Went out for the movie 2012. But it was all sold out for today...... So we went to Redbox instead! This time,we were able to go with Nicole and her brothers. It was a lot of fun..... Played 'truth or dare' and we spent so much time laughing. Going for the movie tomorrow with Nicole and Joanna again..... But the seats are really front! So I hope that my neck won't get sprained after the movie.... Overall,today was a lot of fun! Even though it was very tiring...... Pictures will come very soon!

And remember my last post saying that I don't want to screw up and get disappointed? Well,guess what! I screwed up and is disappointed..... But again,it was God's plan and it is perfect in His eyes!
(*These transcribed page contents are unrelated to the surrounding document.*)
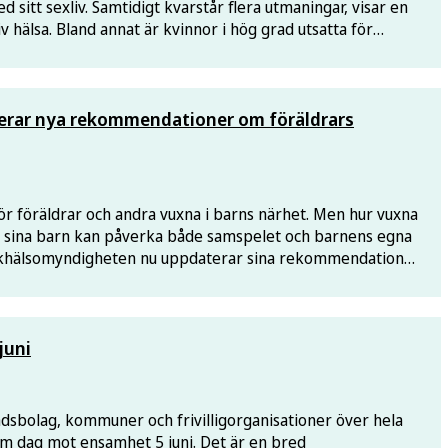
 sitt sexliv. Samtidigt kvarstår flera utmaningar, visar en
 hälsa. Bland annat är kvinnor i hög grad utsatta för
erar nya rekommendationer om föräldrars
ör föräldrar och andra vuxna i barns närhet. Men hur vuxna
 sina barn kan påverka både samspelet och barnens egna
olkhälsomyndigheten nu uppdaterar sina rekommendationer
juni
dsbolag, kommuner och frivilligorganisationer över hela
 dag mot ensamhet 5 juni. Det är en bred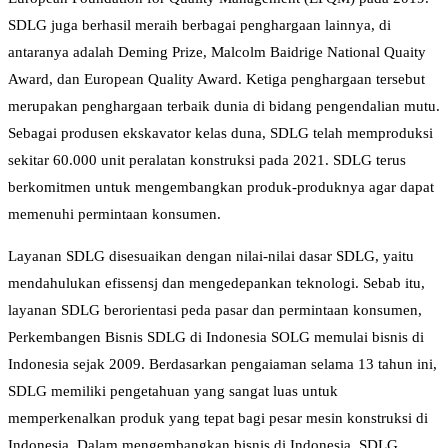
SDLG juga berhasil meraih berbagai penghargaan lainnya, di
antaranya adalah Deming Prize, Malcolm Baidrige National Quaity
Award, dan European Quality Award. Ketiga penghargaan tersebut
merupakan penghargaan terbaik dunia di bidang pengendalian mutu.
Sebagai produsen ekskavator kelas duna, SDLG telah memproduksi
sekitar 60.000 unit peralatan konstruksi pada 2021. SDLG terus
berkomitmen untuk mengembangkan produk-produknya agar dapat
memenuhi permintaan konsumen.
Layanan SDLG disesuaikan dengan nilai-nilai dasar SDLG, yaitu
mendahulukan efissensj dan mengedepankan teknologi. Sebab itu,
layanan SDLG berorientasi peda pasar dan permintaan konsumen,
Perkembangen Bisnis SDLG di Indonesia SOLG memulai bisnis di
Indonesia sejak 2009. Berdasarkan pengaiaman selama 13 tahun ini,
SDLG memiliki pengetahuan yang sangat luas untuk
memperkenalkan produk yang tepat bagi pesar mesin konstruksi di
Indonesia. Dalam mengembangkan bisnis di Indonesia, SDLG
I'm too tired to say anything else now! Bye.....

-Joann

Friday, November 13, 2009

I really don't understand something! Why would anyone be so stupid? Like seriously..... Doing something without thinking is like jumping into the deep blue sea even when you know you can't swim. Serious stupidity man..... Can't stand it! Useless...... Meaning,of no use!

-Joann

Thursday, November 12, 2009

I'm not going to be disappointed right???

Awards Day is coming in just 2 more days....And we're still making changes to it! What am I going to do?

Will I get disappointed? Will I screw up? Please give me a 'no' for an answer for both of the questions...... Please!